I remember later, and Charles, in a very kind and chivalrous way, returns the very next night to reclaim my lost jacket. Little did he know what sort of barkeep had kept an eye on my jacket.
He walks in, goes up to the bar and describes the lost item: a light weight black jacket, zippered front, two pockets with flap covers. The barkeep, let's call her Psychotic Fashionista Barkeep, or PFB for short, tells him that while, yes, she does have a jacket answering to that very description which someone left the previous evening, that his description is not sufficent. She wants names. Make and model.
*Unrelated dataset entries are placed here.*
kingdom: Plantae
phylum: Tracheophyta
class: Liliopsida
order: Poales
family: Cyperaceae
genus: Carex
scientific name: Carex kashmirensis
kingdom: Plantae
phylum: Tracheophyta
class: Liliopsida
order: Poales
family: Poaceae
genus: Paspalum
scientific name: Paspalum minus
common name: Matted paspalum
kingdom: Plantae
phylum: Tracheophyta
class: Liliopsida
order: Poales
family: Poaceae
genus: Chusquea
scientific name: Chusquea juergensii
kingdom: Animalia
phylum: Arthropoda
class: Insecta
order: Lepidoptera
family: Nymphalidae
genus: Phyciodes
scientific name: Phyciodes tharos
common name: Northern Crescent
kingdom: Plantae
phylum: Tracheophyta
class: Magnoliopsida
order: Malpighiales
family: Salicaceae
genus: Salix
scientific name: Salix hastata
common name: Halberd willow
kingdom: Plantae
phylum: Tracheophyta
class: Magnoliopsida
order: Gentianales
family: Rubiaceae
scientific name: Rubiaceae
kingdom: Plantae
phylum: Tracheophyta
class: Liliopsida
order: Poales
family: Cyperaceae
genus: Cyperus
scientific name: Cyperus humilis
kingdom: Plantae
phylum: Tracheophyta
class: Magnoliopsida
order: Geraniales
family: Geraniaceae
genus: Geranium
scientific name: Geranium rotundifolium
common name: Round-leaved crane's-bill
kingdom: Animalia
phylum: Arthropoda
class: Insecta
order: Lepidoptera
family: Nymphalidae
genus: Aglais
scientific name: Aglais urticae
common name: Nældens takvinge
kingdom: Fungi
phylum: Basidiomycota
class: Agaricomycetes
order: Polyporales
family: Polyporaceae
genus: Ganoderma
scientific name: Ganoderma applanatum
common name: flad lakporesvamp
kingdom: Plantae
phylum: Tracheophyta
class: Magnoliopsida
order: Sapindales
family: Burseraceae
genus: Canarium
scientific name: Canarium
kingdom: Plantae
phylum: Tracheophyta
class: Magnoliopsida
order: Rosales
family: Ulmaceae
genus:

The phone rings. It's a very confused Charles who hands me over to PFB. I describe the jacket and she explains to me that my description is missing the key element: the fashion label. I tell her that I haven't a clue, that in fact, the jacket was a recent hand-me-down from my older sister. And there we remain locked in a bizarre dialogue: PFB clearly believing that she is protecting a jacket for it's rightful owner, vs. me, the rightful owner, trying to suss out if she is on the level. She tells me it is from a very exclusive label. That, in fact, there is only one boutique in Manhattan. That she had two frenchmen as customers that night and what if it belongs to one of them? "Did they call and tell you that they'd lost a jacket with the exact physical characteristics of the jacket you found?" I ask. "Well, no." She admits. "Why don't I come down and see if it's mine," I offer. "No. You have to know the label. If you see the jacket, you'll just want it, it's just so nice." Thanks for the complement to MY JACKET. True, it is nice.
In my imagination, I follow her home from work. She unlocks the deadbolt and throws the door open. The door swings into an enormous stack of hundreds of lost umbrellas. She drops her keys down on the table, next to the display rack of sunglasses she's aquired from all those forgettful happy hour customers who arrived at her bar in full sun. She goes to her desk and sits down at the computer, checking her ebay store to see if any of her used designer jackets have sold.
The following evening I went over to Sample myself and picked up the jacket. My sister Jenny had furnished the label: Facconable. France. Yes, she'd furnished the label along with her remarks about regret at giving fine boutique clothing to a sister who clearly 'didn't know from T.J. Maxx.' PFB greeted me -- and I was reunited with my jacket (which, by the way, had my public radio conference schwag pen in the pocket). "I'm so glad it's yours. I wanted you to have it." "Right." I think. She sure didn't act like it. And poor Charles for having tried to do something kind and gentlemanly for me, only to be met with her suspicions and unnecessary protections! "Well, my sister will never give me another hand-me-down...because of the whole label thing." "I just didn't want to give it to the wrong person." PFB explained. Ok, plausible. Fucked up, but plausible.